- Exercise details
Lines of the listing that contain "site" need to be copied.

- Task data
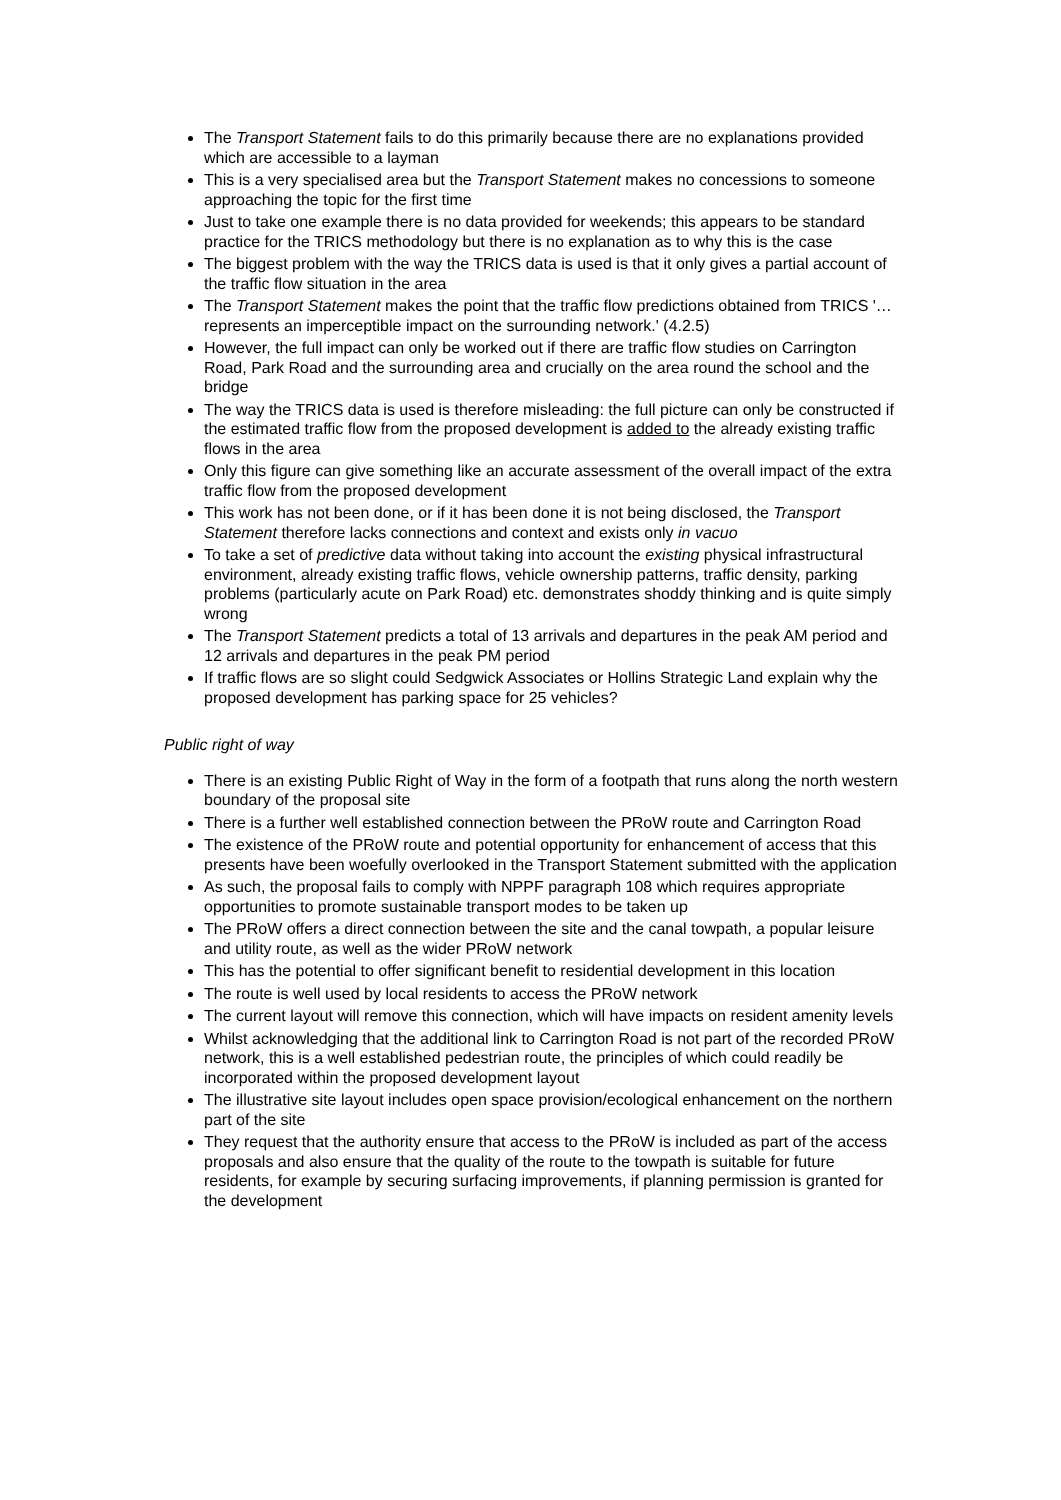The Transport Statement fails to do this primarily because there are no explanations provided which are accessible to a layman
This is a very specialised area but the Transport Statement makes no concessions to someone approaching the topic for the first time
Just to take one example there is no data provided for weekends; this appears to be standard practice for the TRICS methodology but there is no explanation as to why this is the case
The biggest problem with the way the TRICS data is used is that it only gives a partial account of the traffic flow situation in the area
The Transport Statement makes the point that the traffic flow predictions obtained from TRICS '…represents an imperceptible impact on the surrounding network.' (4.2.5)
However, the full impact can only be worked out if there are traffic flow studies on Carrington Road, Park Road and the surrounding area and crucially on the area round the school and the bridge
The way the TRICS data is used is therefore misleading: the full picture can only be constructed if the estimated traffic flow from the proposed development is added to the already existing traffic flows in the area
Only this figure can give something like an accurate assessment of the overall impact of the extra traffic flow from the proposed development
This work has not been done, or if it has been done it is not being disclosed, the Transport Statement therefore lacks connections and context and exists only in vacuo
To take a set of predictive data without taking into account the existing physical infrastructural environment, already existing traffic flows, vehicle ownership patterns, traffic density, parking problems (particularly acute on Park Road) etc. demonstrates shoddy thinking and is quite simply wrong
The Transport Statement predicts a total of 13 arrivals and departures in the peak AM period and 12 arrivals and departures in the peak PM period
If traffic flows are so slight could Sedgwick Associates or Hollins Strategic Land explain why the proposed development has parking space for 25 vehicles?
Public right of way
There is an existing Public Right of Way in the form of a footpath that runs along the north western boundary of the proposal site
There is a further well established connection between the PRoW route and Carrington Road
The existence of the PRoW route and potential opportunity for enhancement of access that this presents have been woefully overlooked in the Transport Statement submitted with the application
As such, the proposal fails to comply with NPPF paragraph 108 which requires appropriate opportunities to promote sustainable transport modes to be taken up
The PRoW offers a direct connection between the site and the canal towpath, a popular leisure and utility route, as well as the wider PRoW network
This has the potential to offer significant benefit to residential development in this location
The route is well used by local residents to access the PRoW network
The current layout will remove this connection, which will have impacts on resident amenity levels
Whilst acknowledging that the additional link to Carrington Road is not part of the recorded PRoW network, this is a well established pedestrian route, the principles of which could readily be incorporated within the proposed development layout
The illustrative site layout includes open space provision/ecological enhancement on the northern part of the site
They request that the authority ensure that access to the PRoW is included as part of the access proposals and also ensure that the quality of the route to the towpath is suitable for future residents, for example by securing surfacing improvements, if planning permission is granted for the development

- Task output
There is an existing Public Right of Way in the form of a footpath that runs along the north western boundary of the proposal site
The PRoW offers a direct connection between the site and the canal towpath, a popular leisure and utility route, as well as the wider PRoW network
The illustrative site layout includes open space provision/ecological enhancement on the northern part of the site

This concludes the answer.